MPW6.1 does not have a dedicated end chamber, hence a variety of different experimental chambers can be used on this station. Experiments can be carried out using one of the existing experimental systems provided by the Physics College (details of which can be found on the station website under Compatible Equipment), alternatively you are welcome to use your own chamber (provided it meets the laboratories health and safety requirements) . We also welcome the opportunity to develop new experimental chambers through both in-house and external research grants. Examples of some of the techniques that have been carried out on the station include Photoelectron Spectroscopy (PES) and X-ray absorption near edge structure (XANES) using the ARUPS10 chamber, Optically detected X-ray absorption (OD-EXAFS), using the MOLES chamber. Spin Polarised photoelectron spectroscopy using both micro-mott and time of flight detectors. Gas Phase photoelectron spectroscopy using the TEARES chamber and SR Kelvin Force Microscopy.

News

Successful Commissioning Experiments - June 2004
Drs C. Cacho (Principal Investigator) and C. Baily have recently carried out successful commissioning experiments on the new Spin Polarisation Chamber (SPS2) on Station 6.1 at the SRS. This chamber was refurbished during the last shutdown and has a new OMICRON Leed/Auger system installed on it.
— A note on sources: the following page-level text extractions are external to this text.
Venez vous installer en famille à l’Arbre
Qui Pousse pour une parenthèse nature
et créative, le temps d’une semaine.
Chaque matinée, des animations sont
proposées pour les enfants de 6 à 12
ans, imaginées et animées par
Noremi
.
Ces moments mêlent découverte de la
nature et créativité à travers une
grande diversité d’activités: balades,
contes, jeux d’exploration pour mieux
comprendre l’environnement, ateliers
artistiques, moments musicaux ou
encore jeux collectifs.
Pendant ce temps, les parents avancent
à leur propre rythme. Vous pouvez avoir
The chamber utilizes the time-of -flight (TOF) spin polarisation detector that was also designed and assembled at the SRS. This research group showed that it was possible to detect spin asymmetry using linearly polarised light and pulsing the field in the sample via a set of magnetisation coils placed behind the sample. The results obtained showed for the first time that the TOF detector is able to detect such asymmetry.

Functional Description

Commissioned in June, 2001, MPW6.1 ("PHOENIX") is a new beamline. Based on a multi-pole wiggler insertion device, providing about 10 times the flux output, as compared with traditional bending magnets at Daresbury. The energy range covered is from 40-450 eV (nominally), but there is significant flux available to 500 eV. This is achieved at good resolution across the whole energy range; typical working values for the resolving powers are up to 4000, although the design capability is ultimately for 10000.

Technical Description

The optical components of the beamline consist of 3 focussing mirrors, and a monochromator that has 3 interchangeable diffraction gratings. The beamline also has entrance and exit slits, to improve the beamline resolution and a series of baffles to shape the beam. A more detailed description of the mirrors and gratings is given below, all mirrors are gold coated.
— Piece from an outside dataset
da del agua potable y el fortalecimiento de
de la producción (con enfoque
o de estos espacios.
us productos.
• Mirror 1 - Horizontal deflecting and focusing mirror - This removes approximately half the radiation fan for use on 6.1 (the other half goes to 6.2).
  Heatload = 1200W (300mA beam). Material = Silicon
• Mirror 2 - Vertically deflecting and focusing mirror - This focuses the source onto the monochromator slits.
  Heatload = 40W (300mA). Material = Silicon
• Mirror 3 - Horizontal and vertical focus. - Focuses the light onto the sample.
  Heatload = negligible. Material = Silica
• Grating 1 - Low energy (40 to 80eV).
  Line density = 300l/mm. Surface coating = gold.
• Grating 2 - Medium energy (80 to 160eV).
  Line density = 600l/mm. Surface coating = gold.
• Grating 3 - High energy (160 to 320eV).
  Line density = 1200l/mm. Surface coating = nickel.

Developments

A new improved fast pumping stage has been installed on the station for gas phase experiments. Ozone cleaning of the mirrors has led to a significant reduction in the levels of carbon detected on the surface, this has allowed carbon K edge experiments to be routinely carried out on the station.

Proposed Developments

A temperature stabalised enclosure is to be constructed around the monochromator. This is to minimise the effect of temperature changes to the tilt of the grating.
An argon ion gun will be installed on the Io mesh, this will allow cleaning of the mesh to remove any carbon contamination from the surface which can lead to absorption effects.
A partial yield detector (PYD), is to be installed on the Io mesh. This would help to ensure more accurate data normalisation, especially during experiments that involve sample analysis using a PYD itself.

Benchmarks

Turnaround times - UHV surface science experiments normally require at least 3 days of preparation prior to the beamtime (for configuration and bakeout) and one day to dismantle the apparatus. More complex experimental arrangements may require additional time for setup. Please contact one of the Station Scientists to discuss this in more detail.
Gas phase experiments and those requiring moderate vacuum levels without bakeout (10-7 to 10-8 torr) can normally be set up with only one day of preparation.